GIVEN TEXT
--*--
Caution module stable¶
Purpose & Scope¶
The Caution module records operator-authored tribal-knowledge notes about equipment quirks and procedural gotchas. A Caution is the digital twin of the kind of warning that historically lived in a lab notebook or a Slack thread: "the hexapod stalls below 0.5 mm/s after thermal-soak finishes; wait 10 minutes or override the soak"; "do not skip the encoder home before tomography or the rotation center walks during long scans"; "channel 3 reads 0.2 mA low after the last calibration; subtract before plotting".
Cautions are lightweight and operator-owned. They do not gate work the way Safety Clearances do; instead they show up as banners at the moment work is about to start, so the operator about to launch a Run sees what the previous shift learned the hard way.
A Caution carries five roles:
- Identity for one operator note, stable across supersession chains. The Caution id is the internal opaque handle; there is no facility-minted external id today because cautions are internal operational artifacts.
- A lightweight finite lifecycle with a three-state machine: a Caution is Active when authored, can be Superseded by a newer Caution carrying revised text or workaround, or Retired when no longer applicable. There is no Approved / Review / Rejected ceremony; the author is the operator who saw the issue.
- A polymorphic target. A Caution attaches to either an Asset or a Procedure today. Run-level and Subject-level targets are deferred to a later iteration.
- Structured payload. Each Caution carries a closed Category (one of six), a closed Severity (one of three, ANSI Z535-downshifted), a free-text body, a REQUIRED free-text workaround, free tags, an optional expiry, and an opt-in flag for propagation down the Asset hierarchy.
- Non-blocking read-side surfaces. The Asset and Procedure detail pages eager-load the Active Cautions for the resource.
GET /cautionslists them with status and target filters.Run.startqueries Active Cautions covering the Run's scope and surfaces them as a banner on the response, but never refuses to start.
Out of scope
- Blocking authority. Cautions never refuse to start a Run or Procedure. Anything that needs to actually stop work belongs in the Safety module as a Clearance.
--*--
RECORD EXTRACTS
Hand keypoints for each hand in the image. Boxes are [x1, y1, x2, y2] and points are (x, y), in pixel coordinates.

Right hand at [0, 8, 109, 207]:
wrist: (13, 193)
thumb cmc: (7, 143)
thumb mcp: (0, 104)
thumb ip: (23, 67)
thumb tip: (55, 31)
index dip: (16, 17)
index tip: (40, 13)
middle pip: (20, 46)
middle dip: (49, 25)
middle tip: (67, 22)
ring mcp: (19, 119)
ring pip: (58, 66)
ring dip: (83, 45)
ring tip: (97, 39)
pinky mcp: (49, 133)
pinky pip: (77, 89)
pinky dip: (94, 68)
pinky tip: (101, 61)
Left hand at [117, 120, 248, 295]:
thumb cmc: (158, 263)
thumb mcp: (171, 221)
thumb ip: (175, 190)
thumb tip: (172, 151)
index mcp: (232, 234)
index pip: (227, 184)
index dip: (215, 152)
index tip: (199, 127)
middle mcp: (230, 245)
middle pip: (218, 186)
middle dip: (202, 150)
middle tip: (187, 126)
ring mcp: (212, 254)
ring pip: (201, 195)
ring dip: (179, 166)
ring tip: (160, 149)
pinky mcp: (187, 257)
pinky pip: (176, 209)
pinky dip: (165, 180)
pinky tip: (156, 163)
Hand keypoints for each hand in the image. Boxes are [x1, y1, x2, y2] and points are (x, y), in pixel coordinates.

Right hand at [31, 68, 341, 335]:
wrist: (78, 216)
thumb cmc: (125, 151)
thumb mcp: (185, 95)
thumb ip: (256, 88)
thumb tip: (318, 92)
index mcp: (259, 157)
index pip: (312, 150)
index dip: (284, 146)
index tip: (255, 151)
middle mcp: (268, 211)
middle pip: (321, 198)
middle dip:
--*--
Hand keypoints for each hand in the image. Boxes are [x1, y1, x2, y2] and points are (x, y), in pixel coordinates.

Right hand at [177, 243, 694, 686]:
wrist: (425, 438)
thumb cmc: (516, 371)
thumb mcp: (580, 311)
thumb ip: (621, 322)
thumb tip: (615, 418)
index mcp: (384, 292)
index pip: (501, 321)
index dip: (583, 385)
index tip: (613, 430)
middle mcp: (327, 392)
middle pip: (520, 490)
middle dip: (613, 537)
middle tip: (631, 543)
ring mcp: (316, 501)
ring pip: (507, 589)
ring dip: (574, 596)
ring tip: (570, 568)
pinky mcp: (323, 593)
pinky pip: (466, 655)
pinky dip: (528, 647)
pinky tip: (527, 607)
--*--
EXERCISE DESCRIPTION
Put this sentence from the Caution module page into Spanish: "Anything that needs to actually stop work belongs in the Safety module as a Clearance."

OUTPUT FOR THIS EXERCISE
Todo lo que realmente necesite detener el trabajo corresponde al módulo Safety como una Clearance.